“Be” is a quiet hymn to becoming yourself—an ascent through doubt and gravity, until the spirit finally remembers it was meant to fly.
In October 1973, Neil Diamond released “Be” as a single from his film-soundtrack project Jonathan Livingston Seagull—and it entered the Billboard Hot 100 at No. 73 (chart date: October 27, 1973) before rising to a peak of No. 34. For listeners who followed Diamond through the early ’70s, that Top 40 climb felt less like a conventional pop campaign and more like the public slowly leaning in, week by week, to something unusually reflective. The song also found a natural home on softer radio, reaching No. 11 on Billboard’s Adult Contemporary chart.
Those numbers matter, but the context matters more. Jonathan Livingston Seagull—released October 19, 1973, produced by Tom Catalano—was Diamond’s return to Columbia Records, and the album ultimately peaked at No. 2 on the Billboard 200 while winning the 1974 Grammy for Best Original Score Written for a Motion Picture or a Television Special. In other words: “Be” wasn’t born inside the usual three-minute, radio-single world. It came from a larger canvas—an orchestral, narrative suite where Diamond wasn’t merely writing songs, but scoring a spiritual parable in sound.
If you’ve ever known the story of Jonathan Livingston Seagull—the solitary bird who refuses to live only for food and safety, who insists on the poetry of flight—then you can feel why “Be” had to exist. On the soundtrack’s own track notes, “Be” is described as the “Introduction of Jonathan – his flight and fall.” That phrase alone contains the whole ache of the song: the first leap, the first failure, and the stubborn decision to rise anyway. Diamond sings it like someone standing at the edge of a life change—equal parts frightened and certain—asking not for applause, but for permission to become.
Musically, “Be” is striking because it carries Diamond’s familiar melodic gift into a more cinematic language. The recording credits on the soundtrack highlight Lee Holdridge as orchestral arranger and conductor, which helps explain that sweeping, airborne feeling—the way the chords seem to widen like sky. You can hear how the orchestra doesn’t simply decorate the vocal; it answers it, like wind answering a wing. The result is a ballad that feels less like a pop confession and more like a ceremony—softly lit, almost reverent, as if the listener has walked into a sanctuary built out of strings and breath.
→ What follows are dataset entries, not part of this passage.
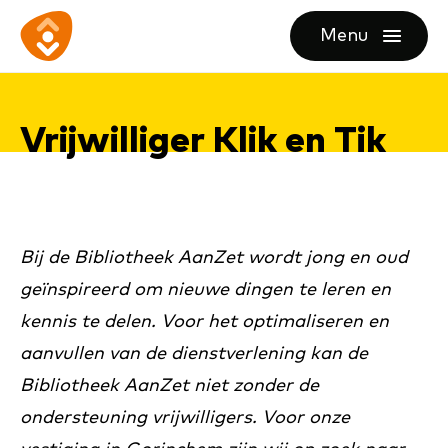
Ga
Ga
Ga
Menu
direct
direct
naar
openen
naar
naar
de
de
de
homepagina
Vrij­wil­li­ger Klik en Tik
content
footer
Bij de Bibliotheek AanZet wordt jong en oud
geïnspireerd om nieuwe dingen te leren en
kennis te delen. Voor het optimaliseren en
aanvullen van de dienstverlening kan de
Bibliotheek AanZet niet zonder de
ondersteuning vrijwilligers. Voor onze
And what is the meaning of “Be”, when we step away from the film and let the song stand alone? At its heart, it’s a meditation on identity—on the difficult, sometimes lonely work of becoming real. Not the “real” that wins arguments or gathers trophies, but the real that quietly survives disappointment. The song understands that every genuine transformation has its bruises: the fall is not proof you were wrong to try; it’s part of learning how high you can go. That idea—so simple it’s almost dangerous—lands differently as years pass. The older we get, the more we recognize how many times we have started over in small ways: changing our minds, letting go of old selves, forgiving what once seemed unforgivable. “Be” doesn’t dramatize that struggle; it dignifies it.
There is also something deeply moving in how “Be” sits inside the larger Jonathan Livingston Seagull suite Diamond performed live—returning to it as a recurring theme, as if repeating the word “be” could steady the heart. That repetition feels true to life: we rarely learn the lesson once. We circle it. We revisit it. We need the reminder again, and again—especially on nights when courage runs thin.
So yes, “Be” charted—No. 73 debut, No. 34 peak—but its real achievement is quieter. It gives the listener a place to stand when the world insists you shrink. It speaks for the part of us that still believes a life can be wider than fear. And it does so in Neil Diamond’s most tender language: melody, longing, and the stubborn light of hope that refuses to go out.